Segment Start: Source text

I tried to train my resnet34 model on google images of some of the most “confusable” mushroom. My error rate is still pretty bad at >30%, learning rate plot looks pretty flat and past e-3 it shoots up I am guessing there are a few reasons for it:

Too much garbage in images
Mushrooms REALLY look alike
Need to identify parts of mushrooms, groups of mushrooms, etc.

Is there hope to be within 1-5% accurate?

bwarner · October 17, 2019, 5:14pm

Hi @OlgaUW, welcome to the fastai community.

Without seeing your code or images, there are several potential issues I can think of

Not enough images per class
Images have a high label error rate
Images fed to the model are too small to distinguish defining features between species
ResNet34 probably isn’t the best model architecture for this problem
A different set of data augmentations might help the model generalize better

A quick google search shows there is a mushroom dataset available from the
Natural History Museum of Denmark. I’d try using that dataset as a base.

Pomo · October 17, 2019, 6:16pm

Hi Olga and welcome,

As a long-time mushroom picker, your post made me smile. Most educated amateurs completely avoid the entire Amanita and Galerina genuses because it is difficult to precisely key out the species, and any error could have huge consequences.

Segment End: Source text
Segment Start: Records

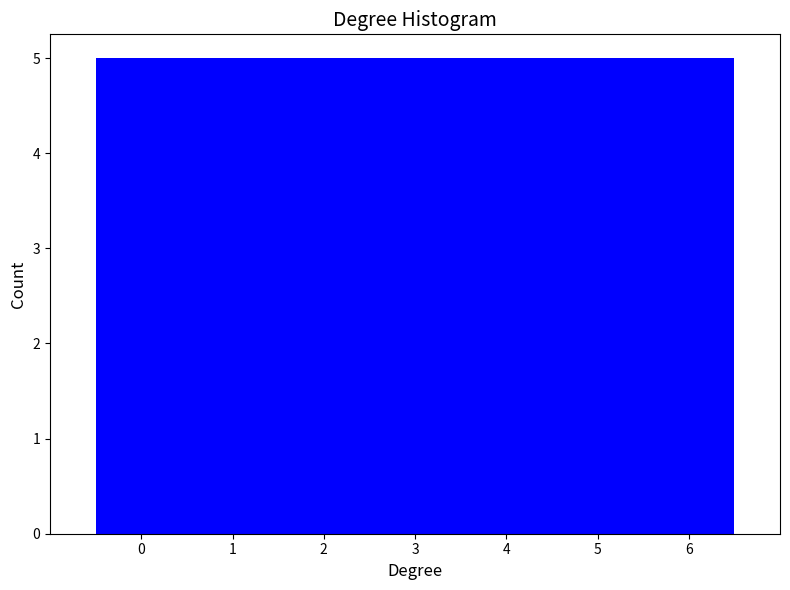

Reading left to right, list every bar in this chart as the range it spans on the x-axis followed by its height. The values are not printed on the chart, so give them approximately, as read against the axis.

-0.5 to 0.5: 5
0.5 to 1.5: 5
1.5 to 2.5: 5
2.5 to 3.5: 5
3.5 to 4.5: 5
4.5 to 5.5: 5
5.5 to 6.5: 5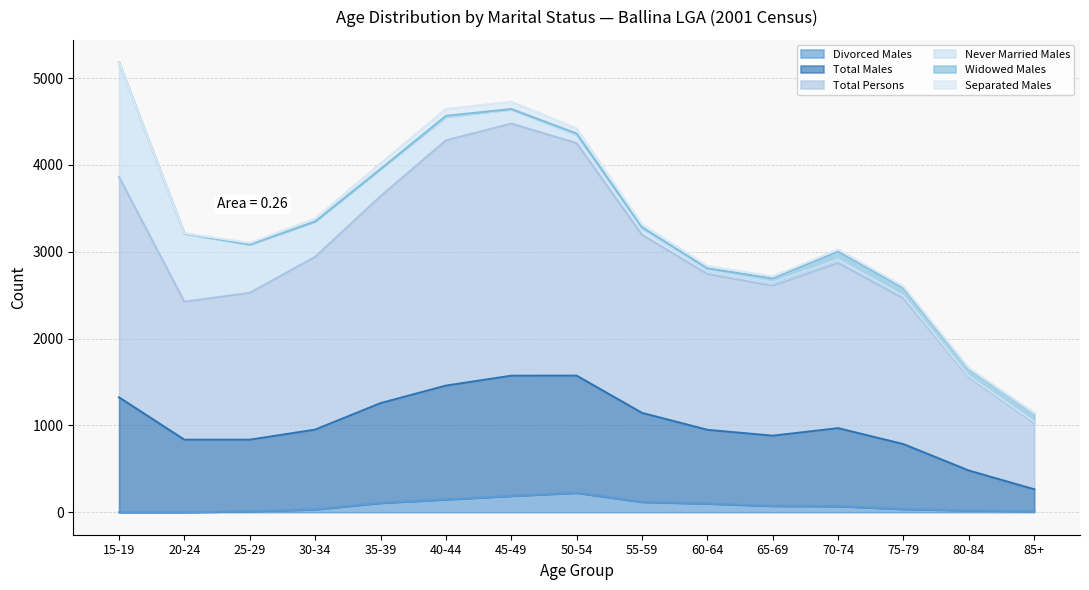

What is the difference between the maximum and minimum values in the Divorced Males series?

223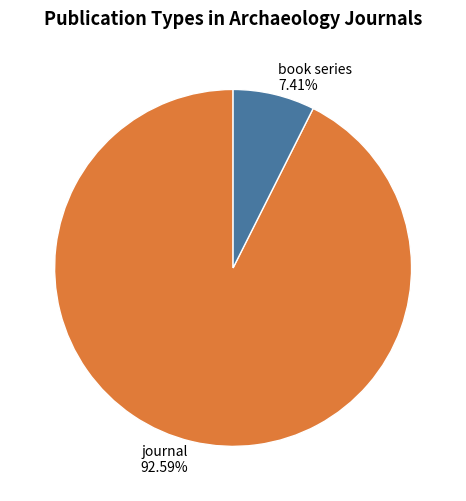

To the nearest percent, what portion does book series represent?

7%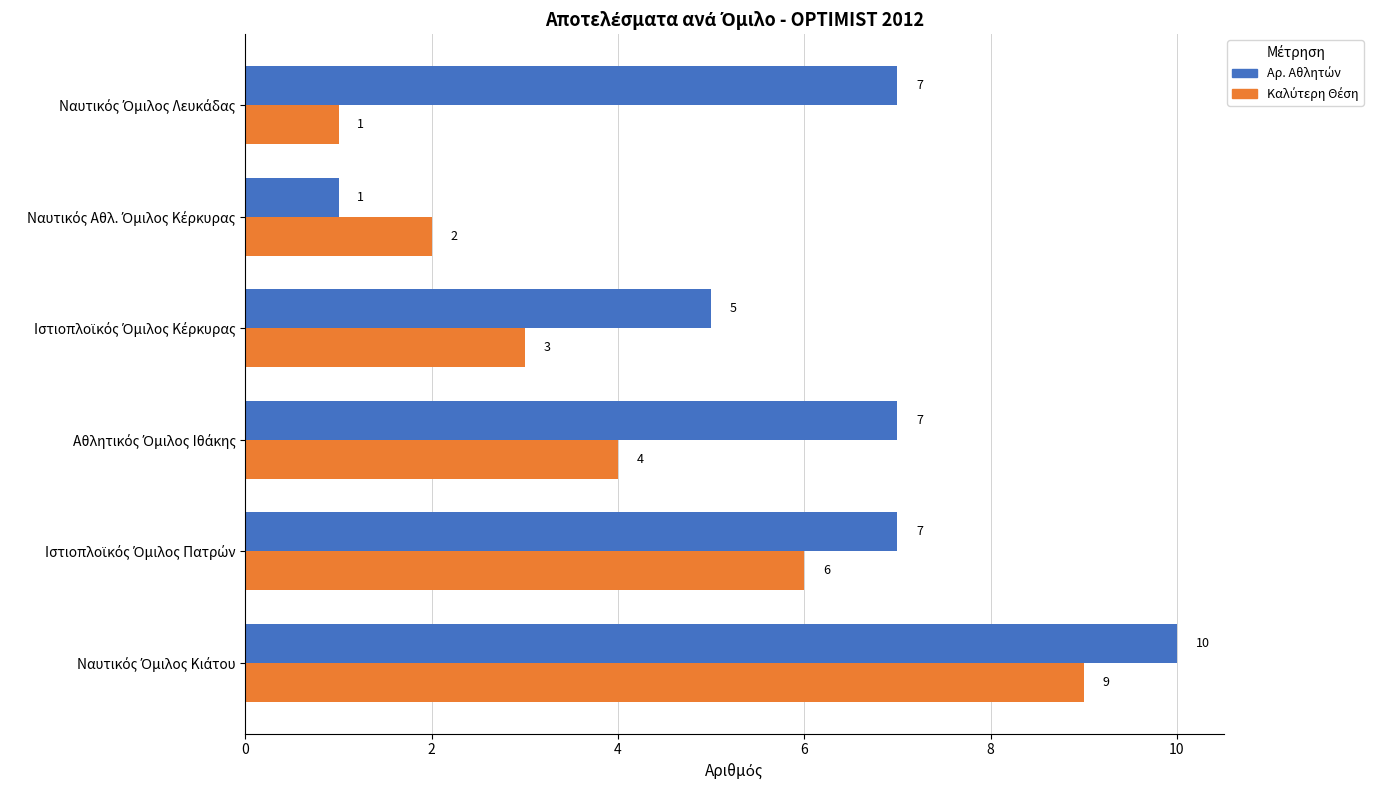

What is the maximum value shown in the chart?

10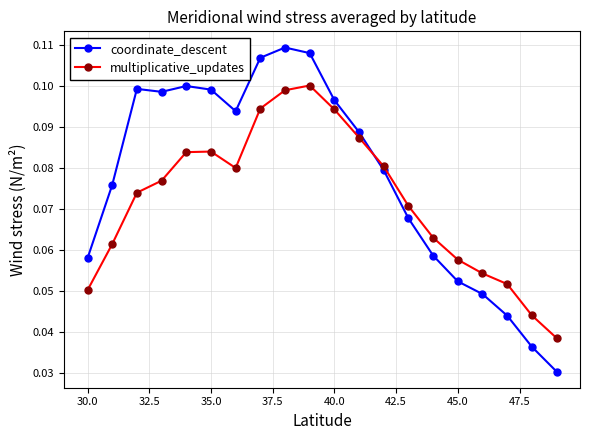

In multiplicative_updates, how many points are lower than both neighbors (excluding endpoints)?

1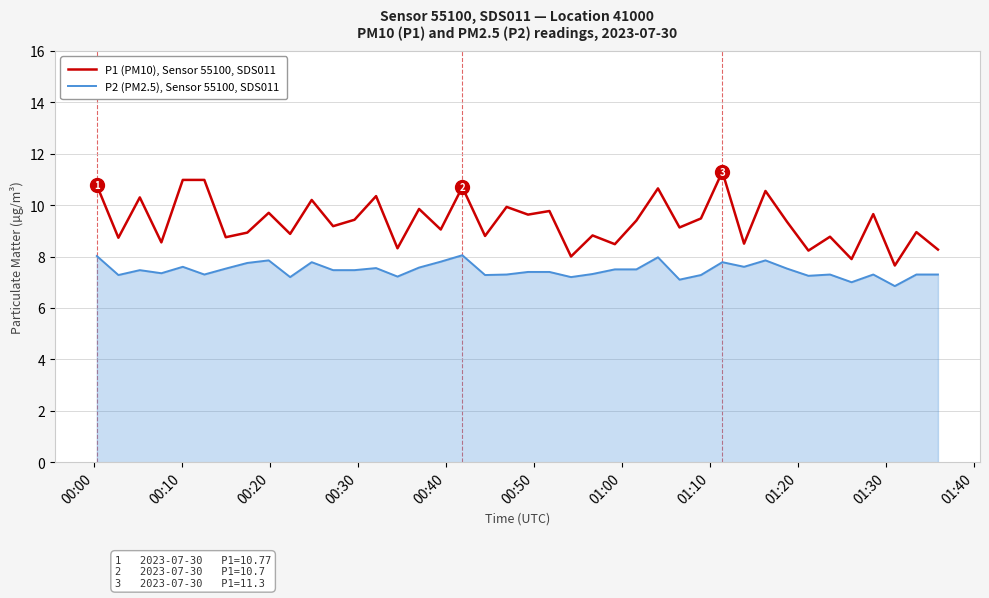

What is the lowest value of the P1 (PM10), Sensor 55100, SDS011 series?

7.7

Segment End: Records

# Work task A
In the mushroom forum thread, which institution does bwarner name as a source of a mushroom dataset?
# Work task B
Continue the mushroom forum thread from the point where it stops.

# Answer area A
The Natural History Museum of Denmark.

# Answer area B
To positively identify a mushrooms from a photo is likely impossible. In practice, you would pick it up and look from various angles to see the gills, cap, base, and stipe closeup in their forms and colors. You might feel for oiliness or brittleness. You might smell it, or taste a bit. You’d look at the season and habitat. You would assess how confident you are about those observations. All those factors are integrated to come up with a likely identification. And if the factors for that id are definitively far from anything deadly poisonous, you might choose to eat it.

So my guess is that 1-5% error rate classifying confusable mushrooms from a single photo is not attainable. And identifying deadly poisonous ones will not be safe unless the error rate is .000000001%. My suggestion is to start with an easier task at the genus level, because these broad categories are easier to distinguish visually. For example, “might possibly be Amanita” vs. “definitely not Amanita”. If any Amanitas at all fall into “definitely not”, you will have some fine tuning to do.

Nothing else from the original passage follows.